From derek.br...@gmail.com on August 05, 2010 12:53:50

emit_intercept_code emits the code for intercepting apcs, callbacks, exceptions, etc., so it is the right place to change

derekbruening commented 9 years ago

From qin.zhao@gmail.com on August 05, 2010 13:04:29

I think it is more safe to shift 8 byte before the app_state_at_intercept_t by adding "lea rsp, [rsp-8h]" before "189f137b: push 0", and then change "lea rsp, [rsp+8h]" to "lea rsp, [rsp + 16h]" later after popfq.

derekbruening commented 9 years ago

From qin.zhao@gmail.com on August 05, 2010 13:08:58

It seems the PC slot is not used, "189f137b: push 0", shall we just replace it with "lea rsp, [rsp-16h]"

derekbruening commented 9 years ago

From qin.zhao@gmail.com on August 06, 2010 07:34:41

replace "push 0" won't work, because the intercept_exception will access the stack beyond the app_state_at_intecept.

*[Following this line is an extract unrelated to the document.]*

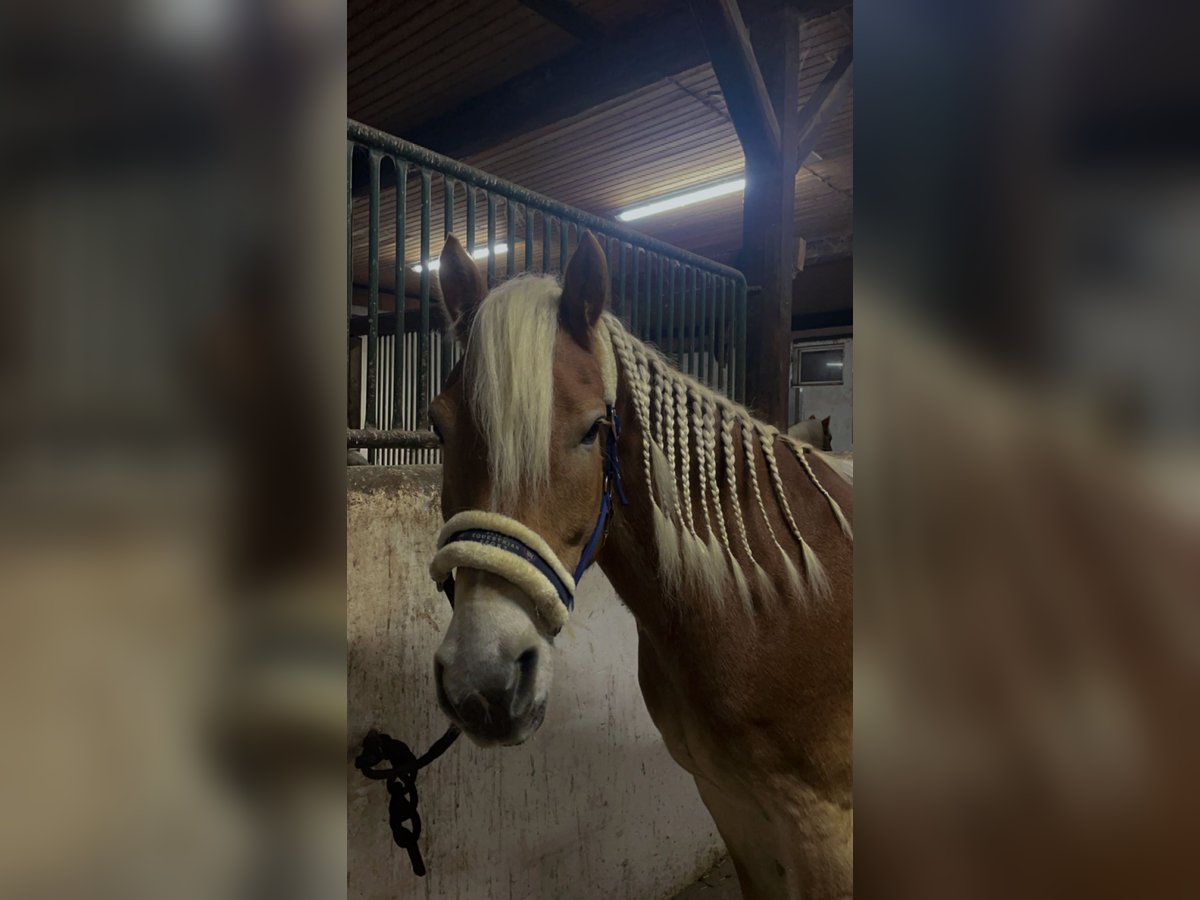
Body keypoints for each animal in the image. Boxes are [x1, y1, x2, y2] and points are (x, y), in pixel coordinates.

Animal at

Also, another reason causes many test cases fail in release build is the compiler produce optimized code. For example, the 51/68 cleancall test case, the test code should have a "nop, nop, call" sequence to identify the position. However, the compiler optimized away the nop operation and causes the failure.

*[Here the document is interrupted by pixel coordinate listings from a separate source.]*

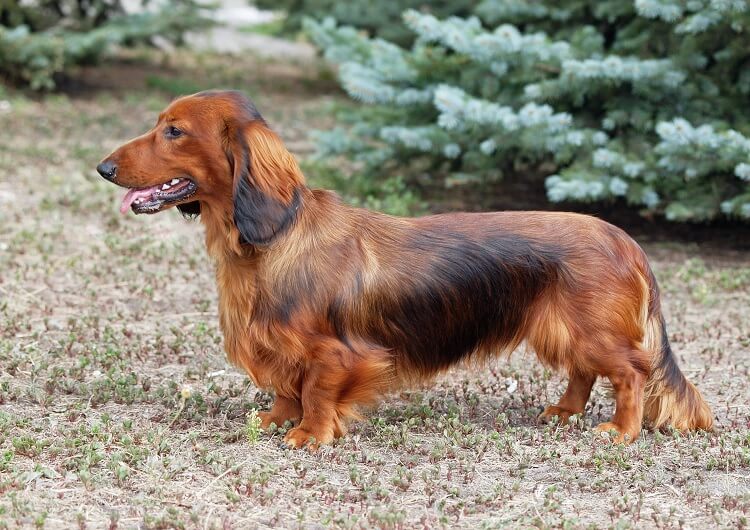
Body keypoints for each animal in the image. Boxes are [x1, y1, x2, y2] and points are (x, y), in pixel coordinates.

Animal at [97, 91, 712, 446]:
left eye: (174, 130)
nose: (103, 168)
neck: (272, 240)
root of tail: (624, 238)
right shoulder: (278, 346)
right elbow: (288, 384)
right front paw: (277, 418)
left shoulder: (335, 353)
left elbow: (316, 390)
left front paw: (310, 434)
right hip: (563, 328)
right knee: (584, 371)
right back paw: (564, 411)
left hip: (593, 332)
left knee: (630, 373)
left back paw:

derekbruening commented 9 years ago

From qin.zhao@gmail.com on August 10, 2010 10:25:22

Another failure is caused by file path. In events.dll.c:307 module_load_event_perm, it does not expect server-style path, but in release build it sees \Device\HarddiskVolume2\WINDOWS\system32\shell32.dll \Device\HarddiskVolume2\WINDOWS\system32\msvcrt.dll \Device\HarddiskVolume2\WINDOWS\system32\gdi32.dll \Device\HarddiskVolume2\WINDOWS\system32\user32.dll ... While in debug build it sees C:\WINDOWS\system32\shell32.dll C:\WINDOWS\system32\msvcrt.dll C:\WINDOWS\system32\gdi32.dll C:\WINDOWS\system32\user32.dll C:\WINDOWS\system32\advapi32.dll C:\WINDOWS\system32\rpcrt4.dll C:\WINDOWS\system32\secur32.dll C:\WINDOWS\system32\shlwapi.dll C:\WINDOWS\system32\imm32.dll C:\WINDOWS\system32\lpk.dll C:\WINDOWS\system32\usp10.dll

So we should remove the check if it is a release build

derekbruening commented 9 years ago

From qin.zhao@gmail.com on August 10, 2010 11:32:13

For test case 41 - code_api|security-common.jmp_from_trace (Failed) It seems the release build fail to register the exception handler for the executable, and lose the control, and the native code executed directly at its own place.